尼君、「いで、あな幼や。言ふかひなうものしたまふかな。
尼君 | 名詞 | 以下は尼君のセリフである。 |
いで | 感動詞 | ここでは、「おやまあ、いやもう」と訳すとよい。 |
あな | 感動詞 | 「ああ」などと訳を当てる。文字通り「感動」、つまり心の動きが声になって外界に放出されているイメージ。 多くの場合、下に形容詞の語幹などを伴う。また「あな~や」の形を取ることも多い。「や」は詠嘆の間投助詞。 |
幼 | 形容詞 | ク活用の形容詞「幼し」の語幹。ここでは以下の④の用法。 ★形容詞・形容動詞の語幹の用法についてまとめておく。 ①接尾語を伴い別の品詞をつくる例 ⇒形容詞の語幹+「げなり」=形容動詞 形容詞の語幹+「さ」「み」=名詞 形容詞の語幹+「がる」=動詞 ②連用修飾語(〇〇が××なので と訳す)になる例 ⇒名詞(体言)+「を」+形容詞の語幹+「み」 ex.「瀬をはやみ 岩にせかるる 滝川の~」 ③格助詞「の」を伴い連体修飾語になる例 ⇒ex.「をかしの御髪や。」 ④単独または感動詞を伴い、意味を強める例 ⇒ex.「あなめでたや。」 |
や | 間投助詞 | 詠嘆の間投助詞 |
言ふかひなう | 形容詞 | ク活用の形容詞「言ふかひなし」の連用形のウ音便。 漢字をあてると「言ふ甲斐なし」であるとおり、言うだけの価値もないというのがもともとの意味。ここから、「どうしようもない」「取るに足りない」「ひどい」の意味が生じた。 ここでは「どうしようもない」の意味で使われる。 |
ものし | 動詞 | サ行変格活用動詞「ものす」の連用形。 名詞「もの」にサ行変格活用動詞「す」が付いて一語となった語。 様々な動詞の代わりに用いられる(=代動詞。英語で言う「do」。
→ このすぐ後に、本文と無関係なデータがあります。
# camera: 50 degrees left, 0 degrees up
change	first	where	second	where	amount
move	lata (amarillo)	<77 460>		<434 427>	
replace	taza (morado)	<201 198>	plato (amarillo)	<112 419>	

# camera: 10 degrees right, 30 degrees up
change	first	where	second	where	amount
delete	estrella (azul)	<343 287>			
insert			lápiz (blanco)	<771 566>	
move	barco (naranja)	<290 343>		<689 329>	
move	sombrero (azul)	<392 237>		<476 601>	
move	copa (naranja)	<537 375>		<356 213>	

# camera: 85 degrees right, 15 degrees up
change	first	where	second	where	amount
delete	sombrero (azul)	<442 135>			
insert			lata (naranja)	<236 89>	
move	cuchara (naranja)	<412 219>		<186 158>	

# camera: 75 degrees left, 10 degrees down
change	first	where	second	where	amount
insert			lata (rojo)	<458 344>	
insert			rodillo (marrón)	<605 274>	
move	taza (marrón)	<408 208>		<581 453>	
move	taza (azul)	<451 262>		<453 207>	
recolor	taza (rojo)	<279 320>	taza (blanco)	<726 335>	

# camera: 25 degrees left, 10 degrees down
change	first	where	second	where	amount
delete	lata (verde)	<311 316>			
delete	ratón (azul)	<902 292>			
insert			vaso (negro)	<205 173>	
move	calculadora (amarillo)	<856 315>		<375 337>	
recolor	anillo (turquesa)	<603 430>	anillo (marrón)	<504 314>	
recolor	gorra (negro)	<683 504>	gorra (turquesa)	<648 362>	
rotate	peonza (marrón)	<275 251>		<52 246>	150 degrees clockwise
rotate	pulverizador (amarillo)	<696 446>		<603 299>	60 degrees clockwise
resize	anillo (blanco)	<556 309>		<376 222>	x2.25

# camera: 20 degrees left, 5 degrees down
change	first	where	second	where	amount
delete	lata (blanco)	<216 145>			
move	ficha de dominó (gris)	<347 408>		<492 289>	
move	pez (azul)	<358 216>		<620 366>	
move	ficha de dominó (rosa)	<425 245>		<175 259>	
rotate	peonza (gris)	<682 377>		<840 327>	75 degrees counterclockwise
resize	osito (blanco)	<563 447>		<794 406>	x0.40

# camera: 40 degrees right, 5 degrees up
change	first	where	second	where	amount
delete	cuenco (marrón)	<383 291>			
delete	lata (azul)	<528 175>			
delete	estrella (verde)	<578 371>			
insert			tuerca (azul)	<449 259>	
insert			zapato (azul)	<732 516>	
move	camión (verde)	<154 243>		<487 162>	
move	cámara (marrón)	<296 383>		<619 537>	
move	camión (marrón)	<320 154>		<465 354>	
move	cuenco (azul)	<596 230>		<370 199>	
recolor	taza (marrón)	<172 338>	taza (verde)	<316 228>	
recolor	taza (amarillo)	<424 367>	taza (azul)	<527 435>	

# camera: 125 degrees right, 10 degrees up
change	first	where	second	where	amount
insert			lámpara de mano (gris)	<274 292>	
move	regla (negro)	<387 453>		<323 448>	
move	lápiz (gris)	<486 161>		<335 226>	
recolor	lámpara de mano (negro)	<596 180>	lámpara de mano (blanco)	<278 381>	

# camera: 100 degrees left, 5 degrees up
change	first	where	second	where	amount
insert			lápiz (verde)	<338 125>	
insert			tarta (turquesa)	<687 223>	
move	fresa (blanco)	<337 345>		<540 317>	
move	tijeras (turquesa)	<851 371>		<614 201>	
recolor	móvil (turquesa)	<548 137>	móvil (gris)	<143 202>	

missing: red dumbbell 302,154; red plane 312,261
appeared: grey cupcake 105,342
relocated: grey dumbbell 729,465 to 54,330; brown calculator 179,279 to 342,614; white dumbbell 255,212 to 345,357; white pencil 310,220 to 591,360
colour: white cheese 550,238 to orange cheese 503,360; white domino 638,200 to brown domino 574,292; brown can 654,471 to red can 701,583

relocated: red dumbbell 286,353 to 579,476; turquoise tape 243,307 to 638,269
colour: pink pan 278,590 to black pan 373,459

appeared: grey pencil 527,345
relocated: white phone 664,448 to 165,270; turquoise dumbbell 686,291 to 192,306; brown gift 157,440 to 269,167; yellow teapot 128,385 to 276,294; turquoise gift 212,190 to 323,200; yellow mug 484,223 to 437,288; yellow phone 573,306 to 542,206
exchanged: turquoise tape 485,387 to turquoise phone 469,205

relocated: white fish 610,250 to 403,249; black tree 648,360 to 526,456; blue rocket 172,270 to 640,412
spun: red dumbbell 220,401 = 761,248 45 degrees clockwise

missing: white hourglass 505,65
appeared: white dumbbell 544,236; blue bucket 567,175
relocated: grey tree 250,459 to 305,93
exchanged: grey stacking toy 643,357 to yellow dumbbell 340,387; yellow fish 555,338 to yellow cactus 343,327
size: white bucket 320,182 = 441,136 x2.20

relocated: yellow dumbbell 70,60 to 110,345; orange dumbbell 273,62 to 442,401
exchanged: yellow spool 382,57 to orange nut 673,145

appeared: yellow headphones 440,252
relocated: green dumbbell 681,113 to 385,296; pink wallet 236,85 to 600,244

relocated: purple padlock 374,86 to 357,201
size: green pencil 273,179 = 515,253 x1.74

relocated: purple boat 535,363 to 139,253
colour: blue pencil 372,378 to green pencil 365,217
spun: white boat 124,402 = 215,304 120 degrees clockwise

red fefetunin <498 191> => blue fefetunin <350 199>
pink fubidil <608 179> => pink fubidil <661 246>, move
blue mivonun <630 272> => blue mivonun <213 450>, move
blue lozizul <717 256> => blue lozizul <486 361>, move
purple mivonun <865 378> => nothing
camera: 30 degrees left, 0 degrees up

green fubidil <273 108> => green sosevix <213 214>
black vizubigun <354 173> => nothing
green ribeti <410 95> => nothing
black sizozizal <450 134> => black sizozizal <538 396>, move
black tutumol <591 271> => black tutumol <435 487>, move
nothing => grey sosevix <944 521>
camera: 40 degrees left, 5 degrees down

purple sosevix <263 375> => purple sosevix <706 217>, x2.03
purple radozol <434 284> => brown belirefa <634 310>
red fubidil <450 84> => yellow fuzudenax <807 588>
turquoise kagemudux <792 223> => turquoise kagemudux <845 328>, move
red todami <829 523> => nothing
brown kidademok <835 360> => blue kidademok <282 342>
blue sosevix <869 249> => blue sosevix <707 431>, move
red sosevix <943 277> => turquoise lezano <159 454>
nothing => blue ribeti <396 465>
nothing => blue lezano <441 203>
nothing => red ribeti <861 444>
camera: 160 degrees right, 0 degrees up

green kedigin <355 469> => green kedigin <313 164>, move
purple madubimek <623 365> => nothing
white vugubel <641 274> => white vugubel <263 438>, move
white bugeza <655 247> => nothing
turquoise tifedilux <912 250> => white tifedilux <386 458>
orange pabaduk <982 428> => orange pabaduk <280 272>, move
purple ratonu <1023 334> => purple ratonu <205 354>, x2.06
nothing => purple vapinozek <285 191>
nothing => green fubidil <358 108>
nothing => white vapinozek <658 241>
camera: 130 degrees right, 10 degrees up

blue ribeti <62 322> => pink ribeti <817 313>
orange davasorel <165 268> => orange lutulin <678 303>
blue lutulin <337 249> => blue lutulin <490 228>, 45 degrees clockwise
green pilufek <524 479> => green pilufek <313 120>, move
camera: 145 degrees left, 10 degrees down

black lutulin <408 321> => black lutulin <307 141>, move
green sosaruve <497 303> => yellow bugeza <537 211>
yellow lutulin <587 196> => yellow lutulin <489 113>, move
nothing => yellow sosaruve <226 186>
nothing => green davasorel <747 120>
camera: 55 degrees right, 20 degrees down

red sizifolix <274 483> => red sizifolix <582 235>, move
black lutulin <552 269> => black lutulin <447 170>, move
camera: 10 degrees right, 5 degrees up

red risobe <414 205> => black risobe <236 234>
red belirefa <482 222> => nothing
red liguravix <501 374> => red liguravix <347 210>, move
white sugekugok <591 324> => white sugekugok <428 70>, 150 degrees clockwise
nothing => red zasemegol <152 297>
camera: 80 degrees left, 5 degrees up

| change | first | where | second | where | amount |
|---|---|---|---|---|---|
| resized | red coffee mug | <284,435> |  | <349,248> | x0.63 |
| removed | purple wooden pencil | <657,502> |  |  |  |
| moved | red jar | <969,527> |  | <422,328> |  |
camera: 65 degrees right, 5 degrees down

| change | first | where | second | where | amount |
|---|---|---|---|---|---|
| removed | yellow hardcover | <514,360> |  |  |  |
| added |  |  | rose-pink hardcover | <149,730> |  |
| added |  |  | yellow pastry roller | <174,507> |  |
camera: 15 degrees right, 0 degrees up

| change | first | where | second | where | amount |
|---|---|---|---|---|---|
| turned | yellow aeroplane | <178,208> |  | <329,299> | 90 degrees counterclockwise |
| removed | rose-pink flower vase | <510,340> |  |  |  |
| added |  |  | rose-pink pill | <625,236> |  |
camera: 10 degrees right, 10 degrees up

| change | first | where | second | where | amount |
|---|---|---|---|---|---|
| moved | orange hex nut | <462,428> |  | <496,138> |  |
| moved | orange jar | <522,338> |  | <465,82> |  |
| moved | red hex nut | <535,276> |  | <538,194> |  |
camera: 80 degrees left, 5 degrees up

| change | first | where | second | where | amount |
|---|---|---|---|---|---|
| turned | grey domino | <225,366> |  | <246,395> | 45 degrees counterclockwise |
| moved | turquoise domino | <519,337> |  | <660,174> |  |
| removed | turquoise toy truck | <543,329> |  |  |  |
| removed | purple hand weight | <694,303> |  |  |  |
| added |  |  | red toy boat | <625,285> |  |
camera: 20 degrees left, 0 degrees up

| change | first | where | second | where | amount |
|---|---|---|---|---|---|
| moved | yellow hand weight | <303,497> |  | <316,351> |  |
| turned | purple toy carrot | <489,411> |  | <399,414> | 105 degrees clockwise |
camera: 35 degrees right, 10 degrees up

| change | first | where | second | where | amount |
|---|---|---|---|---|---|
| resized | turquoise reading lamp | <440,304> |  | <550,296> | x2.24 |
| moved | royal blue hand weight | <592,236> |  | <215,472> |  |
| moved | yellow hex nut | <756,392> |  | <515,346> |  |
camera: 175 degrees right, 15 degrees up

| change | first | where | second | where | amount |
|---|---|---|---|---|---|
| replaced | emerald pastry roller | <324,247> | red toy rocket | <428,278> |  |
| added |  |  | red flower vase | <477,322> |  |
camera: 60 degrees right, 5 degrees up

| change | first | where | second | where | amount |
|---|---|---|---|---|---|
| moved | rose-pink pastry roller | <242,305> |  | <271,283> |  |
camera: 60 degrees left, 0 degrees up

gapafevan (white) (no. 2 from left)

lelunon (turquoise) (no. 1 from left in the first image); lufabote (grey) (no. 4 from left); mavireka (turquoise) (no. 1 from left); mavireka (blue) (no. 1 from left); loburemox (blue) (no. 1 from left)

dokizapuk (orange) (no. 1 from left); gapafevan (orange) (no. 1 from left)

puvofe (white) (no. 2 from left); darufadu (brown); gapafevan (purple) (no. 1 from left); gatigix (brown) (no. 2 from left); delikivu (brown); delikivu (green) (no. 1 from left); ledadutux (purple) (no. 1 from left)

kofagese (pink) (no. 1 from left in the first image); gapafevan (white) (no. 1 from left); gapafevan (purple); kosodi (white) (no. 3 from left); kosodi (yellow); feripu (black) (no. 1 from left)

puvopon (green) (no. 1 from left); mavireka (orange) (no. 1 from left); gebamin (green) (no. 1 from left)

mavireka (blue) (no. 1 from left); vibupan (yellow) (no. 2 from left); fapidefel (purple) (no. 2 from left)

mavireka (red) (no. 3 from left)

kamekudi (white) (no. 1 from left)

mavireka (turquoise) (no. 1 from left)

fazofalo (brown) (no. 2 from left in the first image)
)ため、文脈から動作を考える必要がある。 多くの場合は「あり」「来」「行く」の代わりに使われるが、ここでは「あり」の意味。 |
たまふ | 動詞 | ハ行四段活用動詞「たまふ」の連体形。 「たまふ」は四段活用と下二段活用があり、前者が尊敬語、後者が謙譲語であるので注意が必要。 この場合は尊敬の補助動詞であり、「お~なる」、「~なさる」という意。 ここでは話者である尼君から女子(若紫)への敬意が示されている。 |
かな | 終助詞 | 詠嘆の終助詞 |
尼君は、「おやまあ。ああなんと幼いのか。どうしようもなくいらっしゃることだなぁ。
おのがかく今日明日におぼゆる命をば、
おの | 代名詞 | 己(おのれ)。自分自身を指す言葉。 |
が | 格助詞 | 主格用法 |
かく | 副詞 | 「かく」は眼前の事実、前の会話や文脈を「このように」と指示する語。 文中に指示の副詞が出てきた場合は、何を指しているのか具体的内容を押さえること。 |
今日 | 名詞 | |
明日 | 名詞 | |
に | 格助詞 | |
おぼゆる | 動詞 | ヤ行下二段活用動詞「おぼゆ」の連用形。 ハ行四段活用動詞「思ふ」に奈良時代の「受身」「可能」「自発」の助動詞「ゆ」(「尊敬」の意味がないことに注意)が付いて一語になった語。 |
命 | 名詞 | |
を | 格助詞 | 「をば」の形で、「を」の前の対象を「は」によって強調する。 格助詞「を」+係助詞「は」が濁音化したもの。 実質のところ、以下の「ば」は無視しても差し支えない。 |
ば | 係助詞 |
私がこのように今日明日と思われる命なのを、
何ともおぼしたらで、雀慕ひたまふほどよ。
何 | 代名詞 | |
と | 格助詞 | |
も | 係助詞 | |
おぼし | 動詞 | サ行四段活用動詞「おぼす」の連用形。「思ふ」の尊敬語。 同じく「思ふ」の尊敬語として「おぼしめす」という語もあるが、より高い敬意を表すときは「おぼしめす」の方を用いる。 ここでは、尼君から女子への敬意を示している。 |
たら | 助動詞 | 存続の助動詞「たり」の未然形 |
で | 接続助詞 | 打消接続。 未然形に接続することに注意。 |
雀 | 名詞 | 犬君が逃がした雀。 令和の世で「雀」と言えば某「雷の呼吸の使い手」を思い浮かべる人が多いのかもしれないが、この記事を見ている人には若紫(紫の上)を思い出すようになってほしい。 |
慕ひ | 動詞 | ハ行四段活用動詞「慕ふ」の連用形 |
たまふ | 助動詞 | ハ行四段活用動詞「たまふ」の連体形。 ここでは尊敬の補助動詞として使われ、尼君から女子への敬意が示されている。 |
ほど | 名詞 | |
よ | 間投助詞 | 詠嘆の間投助詞 |
何ともお思いにならないで、雀を慕(いあとを追)っていらっしゃることだなぁ。